House of Payne: Sutton's financial model should be applauded
It is that time of year when the clips of Matt Hanlan clipping the ball into the net and wheeling his arm in celebration come out again.
You may not recognise the name but you will know what I am talking about when the clip gets played over the festive period as preview material for the third round of the FA Cup.
It is one of the competition’s most iconic moments from the day when Sutton United beat Coventry City in 1989, just 18 months after the Sky Blues had lifted the trophy thanks to an equally-never-to-be-forgotten 3-2 win over Tottenham Hotspur.
Sadly, Sutton will not be in this year’s third round draw and the romance of the cup, which was a shade lacking in the 2-0 home defeat by Notts County, was non-existent when United revealed how they would spend their cash from this year’s run.

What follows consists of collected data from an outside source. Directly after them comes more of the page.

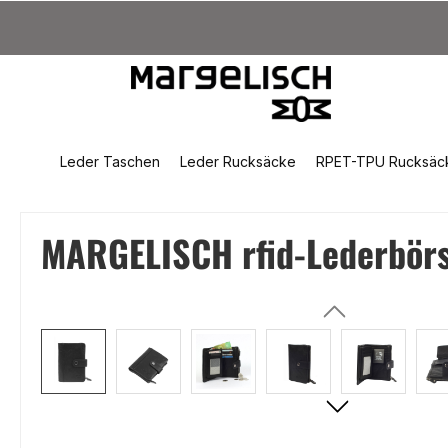
um Hauptinhalt springen
Zur Suche springen
Zur Hauptnavigation springen
Leder Taschen
Leder Rucksäcke
RPET-TPU Rucksäc
MARGELISCH rfid-Lederbörse
Bildergalerie überspringen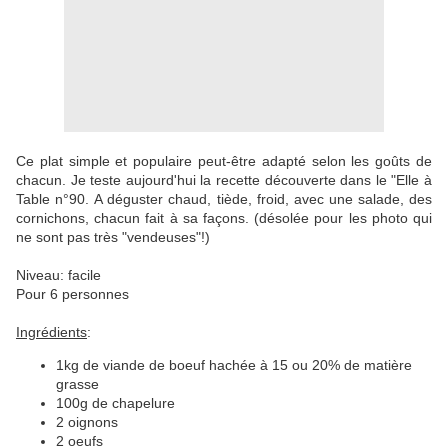
Ce plat simple et populaire peut-être adapté selon les goûts de
chacun. Je teste aujourd'hui la recette découverte dans le "Elle à
Table n°90. A déguster chaud, tiède, froid, avec une salade, des
cornichons, chacun fait à sa façons. (désolée pour les photo qui
ne sont pas très "vendeuses"!)
Niveau: facile
Pour 6 personnes
Ingrédients
:
1kg de viande de boeuf hachée à 15 ou 20% de matière
grasse
100g de chapelure
2 oignons
2 oeufs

Chairman Bruce Elliott said the cash could be spent in five minutes but needed to be spent on what was most important for the club: “It is no secret we need some new toilets.”
Manager Paul Doswell can wait for his new striker then although, judging by the recent 4-3 triumph over Welling at Gander Green Lane, when they came back from 2-1 and 3-2 down, something to plug the leaks may be more necessary than a centre forward.

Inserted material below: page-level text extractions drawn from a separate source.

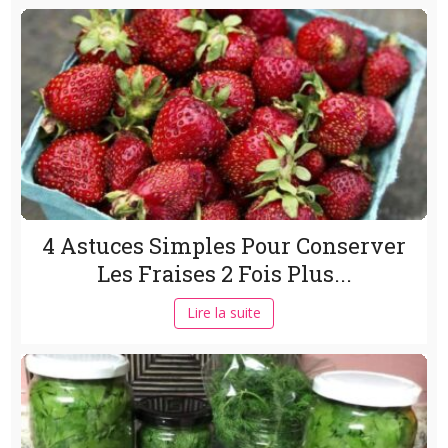
4 Astuces Simples Pour Conserver
Les Fraises 2 Fois Plus...
Lire la suite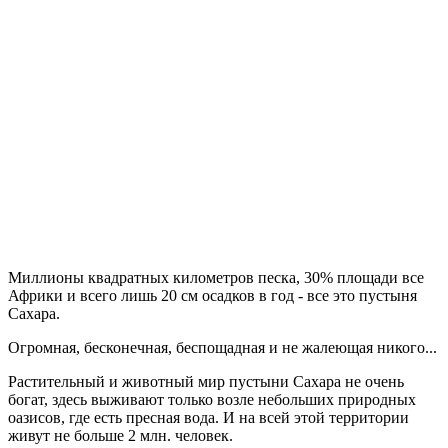
Миллионы квадратных километров песка, 30% площади все
Африки и всего лишь 20 см осадков в год - все это пустыня
Сахара.
Огромная, бесконечная, беспощадная и не жалеющая никого...
Растительный и животный мир пустыни Сахара не очень
богат, здесь выживают только возле небольших природных
оазисов, где есть пресная вода. И на всей этой территории
живут не больше 2 млн. человек.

Whatever the jokes and puns (own up? who wrote Sutton Loo-nited?) it has to be said that United have been a model of financial caution for many years.

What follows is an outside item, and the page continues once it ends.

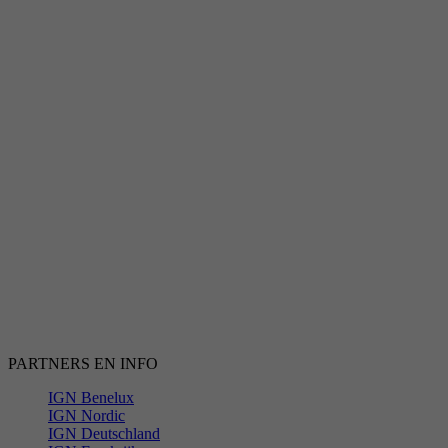
PARTNERS EN INFO
IGN Benelux
IGN Nordic
IGN Deutschland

As long ago as the turn of the century, while Kingstonian were chasing the dream of a place in the Football League and making annual trips to Wembley, Sutton seemed relatively unambitious despite spending a season in the Conference.
But Ks had pushed the boat out too far. A horrible balance sheet saw them seeking investment from outside but the downward spiral continued with Rajesh Khosla’s fleeting ownership of the club leaving the club without a ground as well.
What a contrast with Sutton, who were never going to go down the pan (that’s the last awful pun, honest), under the careful auspices of Elliott, the much-loved late board member Barry Aplin and the other businessmen most definitely with the best interests of their club at heart.
They may not have spent the most money, and they certainly don’t play in the most shiny new stadium, but it is a common sense approach that has served Sutton well and many clubs higher up the football ladder could learn a lot from.
It has particularly borne fruit under the inspiration leadership of Doswell who, remarkably, has taken Sutton to fifth in their debut season in Blue Square South after romping away with the Ryman Premier League last season.
But, as proved by Elliott’s continued practical approach, no one at Sutton will ever get ahead of themselves. And long may that continue.